I want him. I love him. Oh, God forgive me, I love him so much…
The words, unbelievable, unutterable, ran crazily through her head, piercing her with their shame.
When at long last there were no tears left, and her throat was aching with dry sobs, she got clumsily to her feet. She shed her robe and climbed naked into bed, spreading the damp sweater across her pillow and pressing her cheek against it. Knowing that it might be all she would ever have of him.
‘From that first moment…’
His words, and she could see now that they were as true for her as he’d claimed they were for him. That she’d gone to the reception looking only to avenge Evie and come away with her mind in turmoil, no matter how much she might have tried to deny it.
She could recognise now that she’d been in one form of denial or another ever since.
Something which had to stop right here. Because there were choices to be made, and she would need a clear head to make them, she thought as she closed her eyes and allowed herself to sink down into the mattress. Aware that very soon her physical and emotional exhaustion would take her over the edge into temporary oblivion, and let sleep work its magic.
She woke the next morning feeling calm and strangely empty, but knowing exactly what she had to do.
She would visit Evie at The Refuge that afternoon, no matter what obstacles were put in her way, and break the news to her that she had changed her mind and abandoned the planned revenge. At the same time, she would also tell her that she was leaving Britain, probably for good, and returning to her own life.

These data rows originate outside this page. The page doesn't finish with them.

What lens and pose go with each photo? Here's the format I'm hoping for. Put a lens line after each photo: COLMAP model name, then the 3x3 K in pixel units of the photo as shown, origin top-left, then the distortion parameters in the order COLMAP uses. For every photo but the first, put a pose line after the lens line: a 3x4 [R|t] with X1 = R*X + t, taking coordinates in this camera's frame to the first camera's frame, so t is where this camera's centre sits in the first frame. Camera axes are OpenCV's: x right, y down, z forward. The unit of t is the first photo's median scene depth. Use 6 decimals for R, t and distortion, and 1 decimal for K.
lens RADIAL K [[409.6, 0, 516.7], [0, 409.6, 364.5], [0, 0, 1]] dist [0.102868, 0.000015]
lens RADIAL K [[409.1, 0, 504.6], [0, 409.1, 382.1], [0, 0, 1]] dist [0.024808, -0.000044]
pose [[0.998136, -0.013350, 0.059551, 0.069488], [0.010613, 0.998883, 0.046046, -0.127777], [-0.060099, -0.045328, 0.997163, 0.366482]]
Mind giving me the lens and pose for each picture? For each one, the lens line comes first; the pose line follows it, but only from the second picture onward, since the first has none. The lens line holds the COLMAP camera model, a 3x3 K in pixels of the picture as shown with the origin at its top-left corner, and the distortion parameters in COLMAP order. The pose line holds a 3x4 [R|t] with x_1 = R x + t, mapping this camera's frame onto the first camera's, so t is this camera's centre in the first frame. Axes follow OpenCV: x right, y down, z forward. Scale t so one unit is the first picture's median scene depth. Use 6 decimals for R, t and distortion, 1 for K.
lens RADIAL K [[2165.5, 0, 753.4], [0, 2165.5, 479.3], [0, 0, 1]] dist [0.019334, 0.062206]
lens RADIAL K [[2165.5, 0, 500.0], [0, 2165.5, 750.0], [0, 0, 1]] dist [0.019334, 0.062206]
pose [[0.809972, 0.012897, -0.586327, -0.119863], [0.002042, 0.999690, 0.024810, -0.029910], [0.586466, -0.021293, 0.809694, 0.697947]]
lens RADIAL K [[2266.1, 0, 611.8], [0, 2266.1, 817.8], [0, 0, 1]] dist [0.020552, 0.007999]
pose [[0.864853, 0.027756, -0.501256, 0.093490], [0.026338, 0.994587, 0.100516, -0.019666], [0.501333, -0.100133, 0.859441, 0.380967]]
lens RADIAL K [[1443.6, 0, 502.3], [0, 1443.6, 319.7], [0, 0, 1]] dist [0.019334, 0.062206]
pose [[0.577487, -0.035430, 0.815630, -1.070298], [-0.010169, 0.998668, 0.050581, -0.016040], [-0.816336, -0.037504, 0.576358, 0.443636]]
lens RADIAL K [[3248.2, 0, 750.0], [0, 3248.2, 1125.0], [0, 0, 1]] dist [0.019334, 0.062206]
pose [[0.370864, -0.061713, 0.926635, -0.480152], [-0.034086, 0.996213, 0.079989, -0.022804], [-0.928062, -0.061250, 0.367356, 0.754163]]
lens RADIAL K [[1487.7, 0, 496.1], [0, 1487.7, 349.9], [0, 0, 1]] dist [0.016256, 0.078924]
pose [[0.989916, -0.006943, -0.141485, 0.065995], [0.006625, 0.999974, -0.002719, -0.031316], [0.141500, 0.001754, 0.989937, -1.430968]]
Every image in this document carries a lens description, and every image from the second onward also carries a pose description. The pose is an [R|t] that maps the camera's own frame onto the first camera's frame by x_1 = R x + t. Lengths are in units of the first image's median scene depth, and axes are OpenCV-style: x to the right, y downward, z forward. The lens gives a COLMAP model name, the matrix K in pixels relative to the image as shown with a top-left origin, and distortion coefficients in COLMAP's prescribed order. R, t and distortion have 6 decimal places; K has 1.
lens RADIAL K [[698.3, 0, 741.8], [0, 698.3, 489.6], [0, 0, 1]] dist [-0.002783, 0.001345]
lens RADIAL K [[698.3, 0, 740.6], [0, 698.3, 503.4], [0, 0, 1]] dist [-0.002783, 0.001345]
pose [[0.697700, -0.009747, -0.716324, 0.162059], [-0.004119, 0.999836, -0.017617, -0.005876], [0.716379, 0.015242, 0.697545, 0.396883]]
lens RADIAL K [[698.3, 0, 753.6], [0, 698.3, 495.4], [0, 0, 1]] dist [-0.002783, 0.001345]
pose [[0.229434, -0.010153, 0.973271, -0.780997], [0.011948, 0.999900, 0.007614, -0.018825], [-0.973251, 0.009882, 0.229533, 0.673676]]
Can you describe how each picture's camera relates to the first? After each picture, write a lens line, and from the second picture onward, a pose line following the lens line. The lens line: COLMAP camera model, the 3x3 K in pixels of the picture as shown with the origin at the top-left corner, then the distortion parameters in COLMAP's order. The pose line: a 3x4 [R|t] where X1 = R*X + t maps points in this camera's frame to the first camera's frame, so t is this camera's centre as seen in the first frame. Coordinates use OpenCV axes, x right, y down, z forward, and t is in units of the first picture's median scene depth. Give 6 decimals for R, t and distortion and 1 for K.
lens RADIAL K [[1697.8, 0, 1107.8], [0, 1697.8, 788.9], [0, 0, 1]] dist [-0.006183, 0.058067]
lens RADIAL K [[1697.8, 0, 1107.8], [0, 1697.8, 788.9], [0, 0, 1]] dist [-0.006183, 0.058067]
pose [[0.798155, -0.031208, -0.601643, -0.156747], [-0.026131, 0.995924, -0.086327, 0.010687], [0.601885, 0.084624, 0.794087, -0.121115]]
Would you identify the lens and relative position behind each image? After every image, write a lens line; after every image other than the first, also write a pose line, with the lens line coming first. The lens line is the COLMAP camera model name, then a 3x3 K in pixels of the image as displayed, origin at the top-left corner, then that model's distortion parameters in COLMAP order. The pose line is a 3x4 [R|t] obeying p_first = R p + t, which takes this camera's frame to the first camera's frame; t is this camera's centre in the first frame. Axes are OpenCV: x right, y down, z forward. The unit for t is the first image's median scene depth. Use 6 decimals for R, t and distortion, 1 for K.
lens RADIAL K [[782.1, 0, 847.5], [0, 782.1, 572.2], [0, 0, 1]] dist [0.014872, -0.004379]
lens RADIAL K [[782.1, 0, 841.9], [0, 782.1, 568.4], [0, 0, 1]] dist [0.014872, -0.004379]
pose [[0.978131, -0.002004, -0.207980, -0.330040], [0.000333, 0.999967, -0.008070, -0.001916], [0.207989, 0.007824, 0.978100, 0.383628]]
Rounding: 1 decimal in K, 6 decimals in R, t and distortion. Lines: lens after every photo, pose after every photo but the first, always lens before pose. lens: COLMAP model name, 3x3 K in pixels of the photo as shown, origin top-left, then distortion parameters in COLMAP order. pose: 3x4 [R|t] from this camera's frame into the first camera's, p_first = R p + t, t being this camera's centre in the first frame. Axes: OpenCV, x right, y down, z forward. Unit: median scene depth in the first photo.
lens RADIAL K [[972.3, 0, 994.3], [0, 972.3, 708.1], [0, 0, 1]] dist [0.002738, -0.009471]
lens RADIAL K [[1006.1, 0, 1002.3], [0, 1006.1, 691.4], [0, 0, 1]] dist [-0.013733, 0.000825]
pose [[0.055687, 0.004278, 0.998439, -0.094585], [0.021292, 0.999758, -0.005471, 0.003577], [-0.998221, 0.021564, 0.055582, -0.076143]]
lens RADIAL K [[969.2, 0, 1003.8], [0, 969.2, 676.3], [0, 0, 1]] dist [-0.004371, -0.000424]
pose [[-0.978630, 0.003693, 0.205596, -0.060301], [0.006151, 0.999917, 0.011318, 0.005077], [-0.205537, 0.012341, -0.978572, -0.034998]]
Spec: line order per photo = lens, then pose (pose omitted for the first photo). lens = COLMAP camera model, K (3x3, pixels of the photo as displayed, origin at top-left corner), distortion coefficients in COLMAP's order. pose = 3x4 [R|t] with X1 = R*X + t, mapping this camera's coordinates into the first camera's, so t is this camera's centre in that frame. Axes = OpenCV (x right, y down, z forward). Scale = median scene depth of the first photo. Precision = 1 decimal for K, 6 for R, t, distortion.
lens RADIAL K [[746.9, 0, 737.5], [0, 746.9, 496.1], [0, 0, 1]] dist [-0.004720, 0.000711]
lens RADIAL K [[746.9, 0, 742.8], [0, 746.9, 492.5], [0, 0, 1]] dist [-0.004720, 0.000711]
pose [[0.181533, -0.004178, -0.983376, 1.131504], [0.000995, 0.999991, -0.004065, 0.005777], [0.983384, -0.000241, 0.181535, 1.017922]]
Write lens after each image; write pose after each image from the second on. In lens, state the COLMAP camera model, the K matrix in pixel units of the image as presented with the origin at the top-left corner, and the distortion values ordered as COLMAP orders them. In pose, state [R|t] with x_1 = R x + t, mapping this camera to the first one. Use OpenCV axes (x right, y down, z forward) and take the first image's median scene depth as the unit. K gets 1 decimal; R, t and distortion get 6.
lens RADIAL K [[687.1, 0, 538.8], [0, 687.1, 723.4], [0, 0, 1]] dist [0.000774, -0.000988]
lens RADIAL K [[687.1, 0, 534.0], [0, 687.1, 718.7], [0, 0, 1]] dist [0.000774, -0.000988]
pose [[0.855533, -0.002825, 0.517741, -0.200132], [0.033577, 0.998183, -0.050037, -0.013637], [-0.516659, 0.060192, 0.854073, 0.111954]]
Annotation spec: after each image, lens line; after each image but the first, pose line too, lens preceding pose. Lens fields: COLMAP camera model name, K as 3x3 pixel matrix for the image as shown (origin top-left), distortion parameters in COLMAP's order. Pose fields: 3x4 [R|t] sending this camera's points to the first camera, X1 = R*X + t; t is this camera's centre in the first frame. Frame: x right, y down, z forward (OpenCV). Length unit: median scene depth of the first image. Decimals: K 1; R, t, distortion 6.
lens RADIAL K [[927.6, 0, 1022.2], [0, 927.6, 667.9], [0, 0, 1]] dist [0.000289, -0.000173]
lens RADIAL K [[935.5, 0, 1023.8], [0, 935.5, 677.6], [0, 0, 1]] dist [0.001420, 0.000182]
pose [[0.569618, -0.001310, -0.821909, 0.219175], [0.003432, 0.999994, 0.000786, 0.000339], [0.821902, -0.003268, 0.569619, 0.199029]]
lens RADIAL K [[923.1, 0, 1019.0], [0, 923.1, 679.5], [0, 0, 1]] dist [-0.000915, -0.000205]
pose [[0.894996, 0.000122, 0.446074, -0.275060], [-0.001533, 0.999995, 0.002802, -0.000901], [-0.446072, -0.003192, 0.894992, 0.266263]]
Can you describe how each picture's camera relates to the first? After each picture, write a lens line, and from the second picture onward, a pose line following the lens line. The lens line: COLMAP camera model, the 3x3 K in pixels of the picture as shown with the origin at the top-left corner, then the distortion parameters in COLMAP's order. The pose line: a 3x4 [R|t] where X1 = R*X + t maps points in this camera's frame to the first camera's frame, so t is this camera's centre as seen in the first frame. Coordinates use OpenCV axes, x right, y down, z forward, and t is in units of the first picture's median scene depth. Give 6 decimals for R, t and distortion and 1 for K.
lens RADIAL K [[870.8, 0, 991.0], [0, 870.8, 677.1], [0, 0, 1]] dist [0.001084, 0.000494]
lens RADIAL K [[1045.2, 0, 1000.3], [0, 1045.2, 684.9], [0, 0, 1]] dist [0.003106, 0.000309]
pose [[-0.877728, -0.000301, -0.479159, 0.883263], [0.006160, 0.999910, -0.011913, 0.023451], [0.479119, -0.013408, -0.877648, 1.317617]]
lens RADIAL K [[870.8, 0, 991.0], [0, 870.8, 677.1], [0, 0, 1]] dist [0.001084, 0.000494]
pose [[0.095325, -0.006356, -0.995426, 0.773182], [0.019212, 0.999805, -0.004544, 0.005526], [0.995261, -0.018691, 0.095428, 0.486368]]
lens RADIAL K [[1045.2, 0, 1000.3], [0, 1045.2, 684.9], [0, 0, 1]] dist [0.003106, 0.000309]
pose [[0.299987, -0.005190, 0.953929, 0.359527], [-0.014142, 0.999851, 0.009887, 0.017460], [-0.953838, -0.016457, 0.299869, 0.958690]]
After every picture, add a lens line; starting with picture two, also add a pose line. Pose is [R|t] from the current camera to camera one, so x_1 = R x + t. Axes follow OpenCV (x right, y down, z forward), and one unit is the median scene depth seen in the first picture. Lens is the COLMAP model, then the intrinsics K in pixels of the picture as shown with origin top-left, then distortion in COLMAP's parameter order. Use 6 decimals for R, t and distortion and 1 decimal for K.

Because Della had been completely right, of course, she told herself. She had no obligation to drop everything and run to their aid whenever Aunt Hazel or Evie sent out an SOS. As it was, her intervention, however well-meant, had led to her own heartbreak, and she would need time and distance for the healing process to begin.
Evie, too, was receiving the best treatment and would also recover. And both she and her mother would eventually learn to stand on their own feet too.
I’ve done them no favours by encouraging their dependency, she thought.
Ironically, it was Caz himself who had shown her the only solution to this maze of lies and unhappiness she was embroiled in. After all, he’d said yesterday that she’d come out of nowhere and might vanish in the same way.
And that was precisely her intention. To depart without trace. To find somewhere else to live and sink back into her work. To start over, a chameleon, invisible in her surroundings.
A clean break, she resolved, removing the necessity for any tortuous and impossible explanations which would not reflect credit on either Caz or herself. ‘Least said, soonest mended,’ she thought wryly, and all the other comforting clichés, which were no comfort at all.
And if, at the moment, the break felt more like an amputation, she knew that once the numbness had worn off, the pain would start in earnest.